Brief
For the entries below, count the lines that contain the word "repository" and reply with that number only.

Supplied information

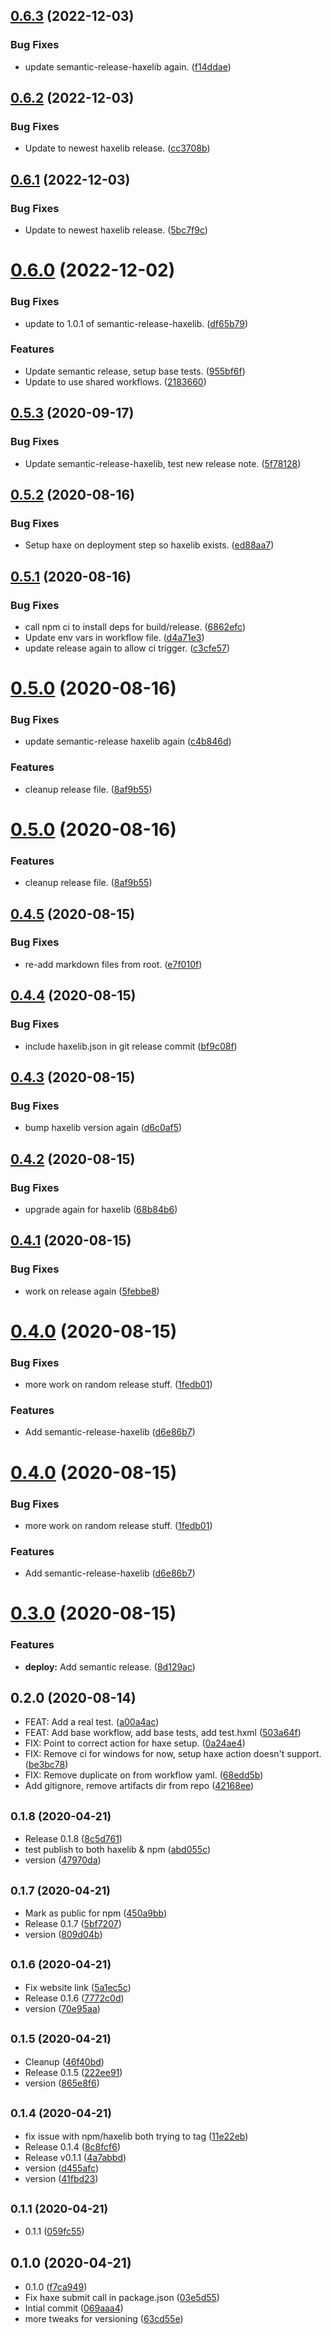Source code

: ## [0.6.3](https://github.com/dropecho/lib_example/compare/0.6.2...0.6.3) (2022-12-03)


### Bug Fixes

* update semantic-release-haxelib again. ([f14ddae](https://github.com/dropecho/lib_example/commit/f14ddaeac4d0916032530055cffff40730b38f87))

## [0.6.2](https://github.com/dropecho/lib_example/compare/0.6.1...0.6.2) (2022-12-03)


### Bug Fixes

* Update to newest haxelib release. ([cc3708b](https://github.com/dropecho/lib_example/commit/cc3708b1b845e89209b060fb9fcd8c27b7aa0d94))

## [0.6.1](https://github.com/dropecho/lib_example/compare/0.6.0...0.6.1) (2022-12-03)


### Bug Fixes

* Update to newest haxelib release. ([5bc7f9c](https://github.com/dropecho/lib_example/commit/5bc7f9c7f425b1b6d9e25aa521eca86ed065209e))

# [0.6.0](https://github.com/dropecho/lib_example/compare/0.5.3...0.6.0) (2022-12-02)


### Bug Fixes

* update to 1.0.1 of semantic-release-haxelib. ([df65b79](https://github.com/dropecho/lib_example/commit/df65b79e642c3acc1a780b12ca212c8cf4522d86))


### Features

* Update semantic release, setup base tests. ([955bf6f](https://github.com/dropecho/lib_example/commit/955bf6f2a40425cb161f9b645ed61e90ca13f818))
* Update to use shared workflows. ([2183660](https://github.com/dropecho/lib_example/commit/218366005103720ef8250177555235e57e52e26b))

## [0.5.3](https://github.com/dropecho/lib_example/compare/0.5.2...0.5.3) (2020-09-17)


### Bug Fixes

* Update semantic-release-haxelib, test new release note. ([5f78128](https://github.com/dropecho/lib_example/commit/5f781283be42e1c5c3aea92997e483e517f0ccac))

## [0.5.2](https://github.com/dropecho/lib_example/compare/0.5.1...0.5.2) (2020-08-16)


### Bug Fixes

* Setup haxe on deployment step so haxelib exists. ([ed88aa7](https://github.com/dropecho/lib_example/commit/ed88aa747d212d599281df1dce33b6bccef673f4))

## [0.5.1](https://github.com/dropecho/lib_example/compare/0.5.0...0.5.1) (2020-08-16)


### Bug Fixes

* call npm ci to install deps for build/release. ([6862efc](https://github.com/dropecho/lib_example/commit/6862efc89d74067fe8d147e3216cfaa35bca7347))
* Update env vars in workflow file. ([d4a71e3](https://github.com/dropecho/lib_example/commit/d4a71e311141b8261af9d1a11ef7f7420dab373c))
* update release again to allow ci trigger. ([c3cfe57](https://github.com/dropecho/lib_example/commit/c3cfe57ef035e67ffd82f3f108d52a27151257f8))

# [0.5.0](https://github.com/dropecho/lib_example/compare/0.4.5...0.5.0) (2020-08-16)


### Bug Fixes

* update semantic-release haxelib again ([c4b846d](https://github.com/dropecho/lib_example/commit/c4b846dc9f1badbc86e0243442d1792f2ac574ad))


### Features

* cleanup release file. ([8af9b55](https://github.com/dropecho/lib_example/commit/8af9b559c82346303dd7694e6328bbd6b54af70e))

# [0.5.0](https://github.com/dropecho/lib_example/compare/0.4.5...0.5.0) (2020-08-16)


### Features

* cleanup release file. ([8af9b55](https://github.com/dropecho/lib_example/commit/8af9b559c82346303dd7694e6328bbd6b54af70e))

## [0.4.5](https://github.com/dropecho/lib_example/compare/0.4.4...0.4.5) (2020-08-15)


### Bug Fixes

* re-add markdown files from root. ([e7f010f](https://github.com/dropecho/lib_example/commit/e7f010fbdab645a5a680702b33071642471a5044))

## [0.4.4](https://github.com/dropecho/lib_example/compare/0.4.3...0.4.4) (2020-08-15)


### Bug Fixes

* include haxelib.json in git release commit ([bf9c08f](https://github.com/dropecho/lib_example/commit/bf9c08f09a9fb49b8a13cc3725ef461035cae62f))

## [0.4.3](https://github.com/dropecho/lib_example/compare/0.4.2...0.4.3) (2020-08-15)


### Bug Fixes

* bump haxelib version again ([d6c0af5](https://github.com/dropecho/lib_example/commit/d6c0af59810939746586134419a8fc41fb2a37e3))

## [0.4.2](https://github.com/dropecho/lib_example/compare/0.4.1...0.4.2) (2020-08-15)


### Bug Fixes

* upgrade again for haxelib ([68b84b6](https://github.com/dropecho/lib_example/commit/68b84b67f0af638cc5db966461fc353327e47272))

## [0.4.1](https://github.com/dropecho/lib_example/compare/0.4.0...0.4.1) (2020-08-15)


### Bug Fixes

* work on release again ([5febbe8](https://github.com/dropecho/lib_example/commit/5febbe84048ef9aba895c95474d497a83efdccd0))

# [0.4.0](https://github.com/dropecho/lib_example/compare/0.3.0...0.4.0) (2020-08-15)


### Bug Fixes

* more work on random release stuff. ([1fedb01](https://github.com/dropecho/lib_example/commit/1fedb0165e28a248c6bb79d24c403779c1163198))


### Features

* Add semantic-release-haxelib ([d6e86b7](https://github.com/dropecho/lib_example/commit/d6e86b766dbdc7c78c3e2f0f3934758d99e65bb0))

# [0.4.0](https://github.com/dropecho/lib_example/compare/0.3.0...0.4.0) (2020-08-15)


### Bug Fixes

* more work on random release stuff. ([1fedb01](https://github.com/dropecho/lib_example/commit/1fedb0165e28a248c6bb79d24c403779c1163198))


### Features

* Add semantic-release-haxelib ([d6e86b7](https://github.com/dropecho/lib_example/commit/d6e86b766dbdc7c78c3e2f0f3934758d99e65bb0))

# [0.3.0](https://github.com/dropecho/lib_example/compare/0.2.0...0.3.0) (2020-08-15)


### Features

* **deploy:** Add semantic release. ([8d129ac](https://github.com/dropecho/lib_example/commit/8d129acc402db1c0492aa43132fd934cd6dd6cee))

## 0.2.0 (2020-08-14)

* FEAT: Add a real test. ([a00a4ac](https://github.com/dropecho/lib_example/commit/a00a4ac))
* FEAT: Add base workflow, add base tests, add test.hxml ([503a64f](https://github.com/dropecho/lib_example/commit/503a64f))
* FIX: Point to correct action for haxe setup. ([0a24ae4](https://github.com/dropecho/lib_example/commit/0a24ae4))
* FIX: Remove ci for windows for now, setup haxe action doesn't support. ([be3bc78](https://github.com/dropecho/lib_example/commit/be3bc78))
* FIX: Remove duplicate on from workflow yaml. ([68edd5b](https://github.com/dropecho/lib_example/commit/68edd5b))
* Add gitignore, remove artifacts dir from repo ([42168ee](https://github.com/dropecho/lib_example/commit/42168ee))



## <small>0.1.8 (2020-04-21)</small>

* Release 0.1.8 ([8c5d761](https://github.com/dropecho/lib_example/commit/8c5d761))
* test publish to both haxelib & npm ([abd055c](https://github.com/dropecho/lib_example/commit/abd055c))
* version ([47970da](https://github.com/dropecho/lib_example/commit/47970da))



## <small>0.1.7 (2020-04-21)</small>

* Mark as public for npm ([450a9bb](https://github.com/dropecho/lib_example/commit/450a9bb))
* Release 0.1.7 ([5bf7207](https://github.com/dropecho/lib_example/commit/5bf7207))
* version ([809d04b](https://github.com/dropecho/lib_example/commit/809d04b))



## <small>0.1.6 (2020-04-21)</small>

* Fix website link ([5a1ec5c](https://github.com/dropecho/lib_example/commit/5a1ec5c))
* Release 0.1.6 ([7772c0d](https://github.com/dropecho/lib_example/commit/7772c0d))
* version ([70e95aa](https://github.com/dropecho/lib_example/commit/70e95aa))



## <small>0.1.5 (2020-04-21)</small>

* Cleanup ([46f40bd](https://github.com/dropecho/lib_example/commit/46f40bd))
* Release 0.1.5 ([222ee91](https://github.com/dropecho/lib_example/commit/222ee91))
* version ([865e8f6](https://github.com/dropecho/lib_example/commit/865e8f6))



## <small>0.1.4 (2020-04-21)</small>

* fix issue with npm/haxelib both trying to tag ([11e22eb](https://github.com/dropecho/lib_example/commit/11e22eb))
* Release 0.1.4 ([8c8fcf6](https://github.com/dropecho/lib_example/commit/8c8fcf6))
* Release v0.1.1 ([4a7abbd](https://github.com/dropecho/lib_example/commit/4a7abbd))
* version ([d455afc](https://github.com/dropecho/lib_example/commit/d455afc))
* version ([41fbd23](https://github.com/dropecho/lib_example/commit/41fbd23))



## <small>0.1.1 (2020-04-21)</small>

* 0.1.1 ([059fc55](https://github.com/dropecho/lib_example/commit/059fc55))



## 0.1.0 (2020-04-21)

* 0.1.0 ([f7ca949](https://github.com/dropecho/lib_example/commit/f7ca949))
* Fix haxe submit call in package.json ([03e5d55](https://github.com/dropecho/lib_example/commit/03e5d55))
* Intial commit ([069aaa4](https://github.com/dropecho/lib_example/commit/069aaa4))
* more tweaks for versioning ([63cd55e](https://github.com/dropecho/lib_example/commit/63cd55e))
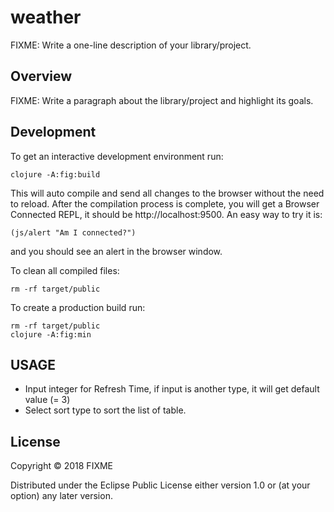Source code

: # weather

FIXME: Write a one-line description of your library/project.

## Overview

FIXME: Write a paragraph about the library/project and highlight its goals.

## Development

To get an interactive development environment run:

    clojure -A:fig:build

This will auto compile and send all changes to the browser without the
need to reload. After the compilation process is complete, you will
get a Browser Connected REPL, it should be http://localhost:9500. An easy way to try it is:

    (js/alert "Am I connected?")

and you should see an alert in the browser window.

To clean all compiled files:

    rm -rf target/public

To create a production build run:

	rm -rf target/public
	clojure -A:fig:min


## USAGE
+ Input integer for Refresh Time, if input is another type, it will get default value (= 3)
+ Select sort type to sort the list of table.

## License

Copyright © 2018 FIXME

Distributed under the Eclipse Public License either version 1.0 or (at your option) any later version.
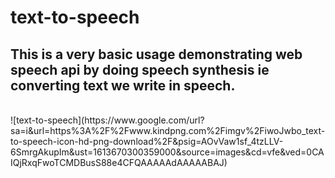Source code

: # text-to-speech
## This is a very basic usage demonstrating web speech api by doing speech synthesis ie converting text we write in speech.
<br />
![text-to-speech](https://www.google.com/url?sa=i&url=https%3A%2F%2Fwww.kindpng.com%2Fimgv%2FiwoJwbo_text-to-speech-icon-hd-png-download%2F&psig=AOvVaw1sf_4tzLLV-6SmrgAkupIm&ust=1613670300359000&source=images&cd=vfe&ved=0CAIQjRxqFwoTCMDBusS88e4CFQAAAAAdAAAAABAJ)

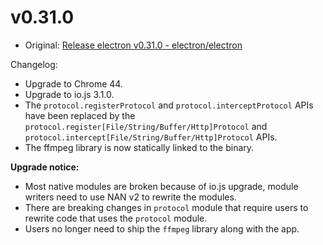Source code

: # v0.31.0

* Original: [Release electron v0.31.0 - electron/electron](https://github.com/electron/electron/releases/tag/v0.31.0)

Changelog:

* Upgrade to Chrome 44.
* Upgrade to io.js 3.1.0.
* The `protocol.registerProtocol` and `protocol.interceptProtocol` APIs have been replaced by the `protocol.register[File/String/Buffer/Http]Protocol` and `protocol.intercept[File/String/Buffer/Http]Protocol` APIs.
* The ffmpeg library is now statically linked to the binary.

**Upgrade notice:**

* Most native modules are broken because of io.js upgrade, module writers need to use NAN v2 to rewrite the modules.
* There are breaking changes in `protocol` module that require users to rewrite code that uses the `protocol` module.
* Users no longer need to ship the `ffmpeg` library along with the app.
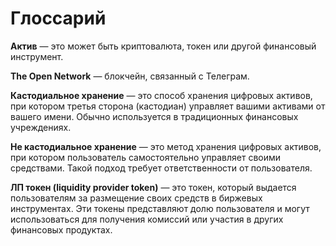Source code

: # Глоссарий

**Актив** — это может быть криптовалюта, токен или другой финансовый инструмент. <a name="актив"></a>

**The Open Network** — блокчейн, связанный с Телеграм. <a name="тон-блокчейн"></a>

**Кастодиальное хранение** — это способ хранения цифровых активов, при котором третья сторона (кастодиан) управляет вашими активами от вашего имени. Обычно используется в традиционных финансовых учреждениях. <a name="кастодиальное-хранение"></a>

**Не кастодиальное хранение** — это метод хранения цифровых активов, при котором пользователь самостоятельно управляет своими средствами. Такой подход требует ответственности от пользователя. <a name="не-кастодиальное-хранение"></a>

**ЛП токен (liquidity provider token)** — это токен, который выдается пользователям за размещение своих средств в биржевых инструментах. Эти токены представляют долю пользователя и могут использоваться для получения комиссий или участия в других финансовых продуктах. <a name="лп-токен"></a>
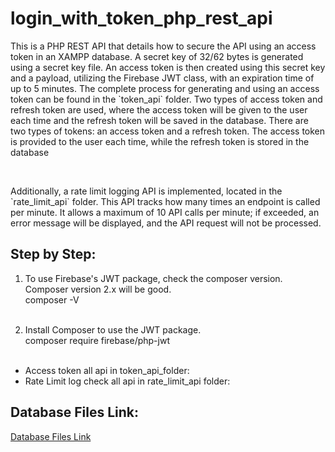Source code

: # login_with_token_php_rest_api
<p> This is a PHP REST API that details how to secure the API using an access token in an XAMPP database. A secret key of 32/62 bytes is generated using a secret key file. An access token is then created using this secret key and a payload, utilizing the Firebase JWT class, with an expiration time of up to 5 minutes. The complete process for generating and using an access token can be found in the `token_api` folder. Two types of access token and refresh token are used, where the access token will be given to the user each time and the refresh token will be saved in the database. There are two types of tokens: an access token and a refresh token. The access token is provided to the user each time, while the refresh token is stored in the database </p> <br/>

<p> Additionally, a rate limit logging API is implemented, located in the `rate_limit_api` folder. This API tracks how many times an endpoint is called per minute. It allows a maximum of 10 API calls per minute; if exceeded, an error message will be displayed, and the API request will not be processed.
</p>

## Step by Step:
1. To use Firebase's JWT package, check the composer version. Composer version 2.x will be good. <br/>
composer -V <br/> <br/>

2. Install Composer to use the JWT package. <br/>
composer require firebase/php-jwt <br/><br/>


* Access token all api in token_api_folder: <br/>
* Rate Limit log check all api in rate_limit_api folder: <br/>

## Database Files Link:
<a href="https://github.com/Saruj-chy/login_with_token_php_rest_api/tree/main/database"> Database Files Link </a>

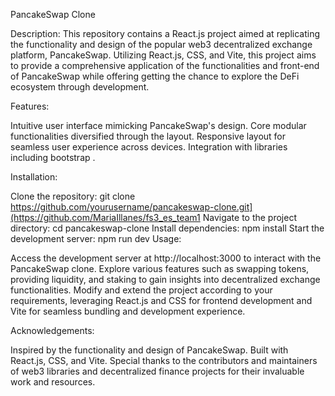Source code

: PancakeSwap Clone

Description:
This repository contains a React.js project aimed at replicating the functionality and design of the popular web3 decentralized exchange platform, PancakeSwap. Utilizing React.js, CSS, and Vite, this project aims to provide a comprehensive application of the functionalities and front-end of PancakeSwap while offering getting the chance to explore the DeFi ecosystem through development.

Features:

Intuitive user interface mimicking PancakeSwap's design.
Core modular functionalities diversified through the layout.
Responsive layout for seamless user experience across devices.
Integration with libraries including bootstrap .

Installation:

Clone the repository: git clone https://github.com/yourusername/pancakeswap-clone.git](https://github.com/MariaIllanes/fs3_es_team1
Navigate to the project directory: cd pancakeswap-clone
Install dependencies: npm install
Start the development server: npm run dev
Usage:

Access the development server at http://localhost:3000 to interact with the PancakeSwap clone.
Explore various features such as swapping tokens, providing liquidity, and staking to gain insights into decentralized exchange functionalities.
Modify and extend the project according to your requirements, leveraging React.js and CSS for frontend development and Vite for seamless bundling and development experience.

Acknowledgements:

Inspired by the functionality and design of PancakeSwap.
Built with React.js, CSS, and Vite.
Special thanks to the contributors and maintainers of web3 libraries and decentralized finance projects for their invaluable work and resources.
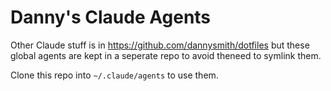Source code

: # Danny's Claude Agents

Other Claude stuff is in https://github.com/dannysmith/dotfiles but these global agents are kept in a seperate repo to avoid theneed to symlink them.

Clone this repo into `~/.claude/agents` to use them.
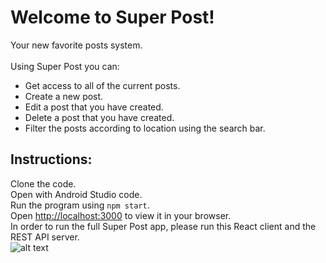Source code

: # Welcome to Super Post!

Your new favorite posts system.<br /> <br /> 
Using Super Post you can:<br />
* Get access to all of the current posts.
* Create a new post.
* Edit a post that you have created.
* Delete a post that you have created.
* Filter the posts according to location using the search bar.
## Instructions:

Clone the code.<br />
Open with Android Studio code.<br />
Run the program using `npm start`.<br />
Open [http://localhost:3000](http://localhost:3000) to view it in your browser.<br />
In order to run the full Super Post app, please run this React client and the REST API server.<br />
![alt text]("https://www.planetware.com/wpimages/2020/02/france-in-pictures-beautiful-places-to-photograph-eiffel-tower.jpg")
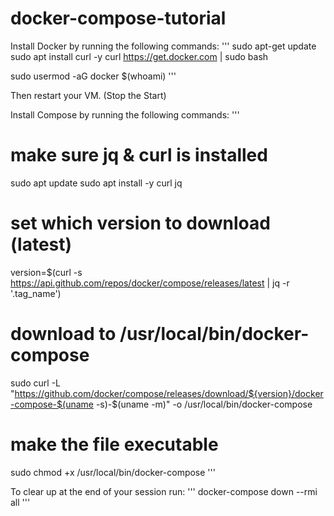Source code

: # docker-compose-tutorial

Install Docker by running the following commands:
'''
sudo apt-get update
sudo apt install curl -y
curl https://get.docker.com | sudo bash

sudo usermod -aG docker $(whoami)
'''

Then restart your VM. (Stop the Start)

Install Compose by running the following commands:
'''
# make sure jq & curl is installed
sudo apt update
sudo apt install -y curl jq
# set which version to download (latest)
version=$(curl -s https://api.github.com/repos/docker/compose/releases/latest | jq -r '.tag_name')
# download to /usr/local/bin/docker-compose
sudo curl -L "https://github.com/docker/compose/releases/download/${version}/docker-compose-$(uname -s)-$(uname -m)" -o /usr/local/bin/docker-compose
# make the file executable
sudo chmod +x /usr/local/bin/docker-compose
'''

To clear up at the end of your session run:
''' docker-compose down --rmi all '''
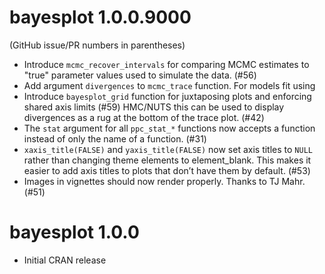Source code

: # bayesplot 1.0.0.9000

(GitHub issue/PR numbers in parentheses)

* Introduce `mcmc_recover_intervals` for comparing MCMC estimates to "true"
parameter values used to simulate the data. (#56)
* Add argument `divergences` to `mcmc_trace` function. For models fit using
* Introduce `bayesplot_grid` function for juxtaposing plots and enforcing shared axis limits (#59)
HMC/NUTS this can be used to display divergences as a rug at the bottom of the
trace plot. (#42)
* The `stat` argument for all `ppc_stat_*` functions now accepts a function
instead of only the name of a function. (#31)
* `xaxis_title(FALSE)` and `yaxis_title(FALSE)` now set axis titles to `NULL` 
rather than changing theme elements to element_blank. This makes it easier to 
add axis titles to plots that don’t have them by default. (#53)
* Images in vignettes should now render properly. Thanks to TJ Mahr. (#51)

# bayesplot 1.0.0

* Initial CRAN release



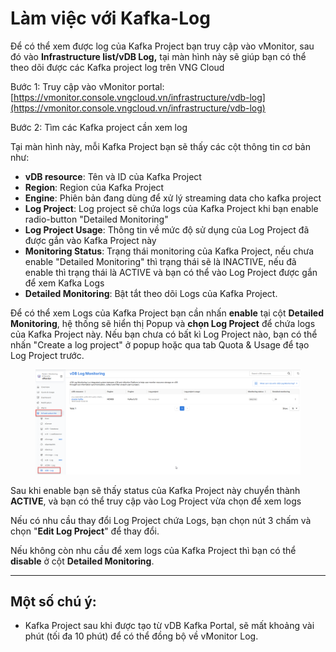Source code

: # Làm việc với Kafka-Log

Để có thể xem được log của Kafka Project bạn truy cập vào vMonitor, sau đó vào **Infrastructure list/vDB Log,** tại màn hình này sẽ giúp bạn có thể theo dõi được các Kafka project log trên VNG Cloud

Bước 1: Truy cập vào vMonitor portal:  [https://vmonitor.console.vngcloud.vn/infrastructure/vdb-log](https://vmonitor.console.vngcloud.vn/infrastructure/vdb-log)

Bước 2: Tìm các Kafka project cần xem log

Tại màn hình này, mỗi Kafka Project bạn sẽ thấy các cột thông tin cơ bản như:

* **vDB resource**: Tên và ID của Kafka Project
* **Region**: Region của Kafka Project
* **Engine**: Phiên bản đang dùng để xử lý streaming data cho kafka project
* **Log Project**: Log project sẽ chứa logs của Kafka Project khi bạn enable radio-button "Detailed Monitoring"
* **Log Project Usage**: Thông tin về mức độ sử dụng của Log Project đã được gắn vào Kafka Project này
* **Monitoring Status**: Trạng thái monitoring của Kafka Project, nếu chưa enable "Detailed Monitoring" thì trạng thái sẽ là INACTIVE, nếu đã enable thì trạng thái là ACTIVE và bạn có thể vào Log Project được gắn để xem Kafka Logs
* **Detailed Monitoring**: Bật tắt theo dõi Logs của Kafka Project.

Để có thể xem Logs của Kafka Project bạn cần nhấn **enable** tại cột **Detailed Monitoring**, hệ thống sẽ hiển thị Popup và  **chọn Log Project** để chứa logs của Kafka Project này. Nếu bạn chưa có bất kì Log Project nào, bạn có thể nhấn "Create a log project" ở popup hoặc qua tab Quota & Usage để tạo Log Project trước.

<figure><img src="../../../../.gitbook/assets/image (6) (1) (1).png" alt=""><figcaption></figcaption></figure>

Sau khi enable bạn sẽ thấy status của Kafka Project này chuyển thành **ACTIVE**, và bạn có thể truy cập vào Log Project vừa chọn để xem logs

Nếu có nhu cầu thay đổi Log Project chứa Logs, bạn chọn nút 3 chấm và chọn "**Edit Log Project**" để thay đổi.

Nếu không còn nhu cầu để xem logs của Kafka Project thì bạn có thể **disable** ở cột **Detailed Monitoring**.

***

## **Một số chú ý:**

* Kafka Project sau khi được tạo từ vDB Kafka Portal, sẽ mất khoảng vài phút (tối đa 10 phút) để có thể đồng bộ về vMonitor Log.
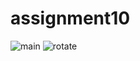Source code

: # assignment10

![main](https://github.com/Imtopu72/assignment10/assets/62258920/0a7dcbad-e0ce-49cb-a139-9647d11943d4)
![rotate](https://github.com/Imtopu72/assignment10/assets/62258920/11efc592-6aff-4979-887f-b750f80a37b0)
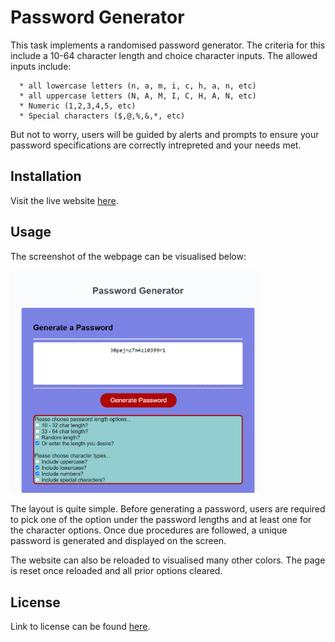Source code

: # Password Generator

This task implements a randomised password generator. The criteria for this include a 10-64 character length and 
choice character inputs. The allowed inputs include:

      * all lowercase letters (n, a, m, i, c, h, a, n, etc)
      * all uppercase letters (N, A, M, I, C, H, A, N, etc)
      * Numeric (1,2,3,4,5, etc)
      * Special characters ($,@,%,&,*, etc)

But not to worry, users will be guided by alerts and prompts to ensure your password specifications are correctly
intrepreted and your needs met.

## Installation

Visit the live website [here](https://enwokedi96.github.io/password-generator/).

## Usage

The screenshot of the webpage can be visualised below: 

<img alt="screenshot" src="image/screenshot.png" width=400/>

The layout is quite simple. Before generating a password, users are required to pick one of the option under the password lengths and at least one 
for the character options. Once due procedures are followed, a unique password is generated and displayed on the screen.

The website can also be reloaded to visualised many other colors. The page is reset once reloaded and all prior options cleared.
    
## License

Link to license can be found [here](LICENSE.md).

Task solution
2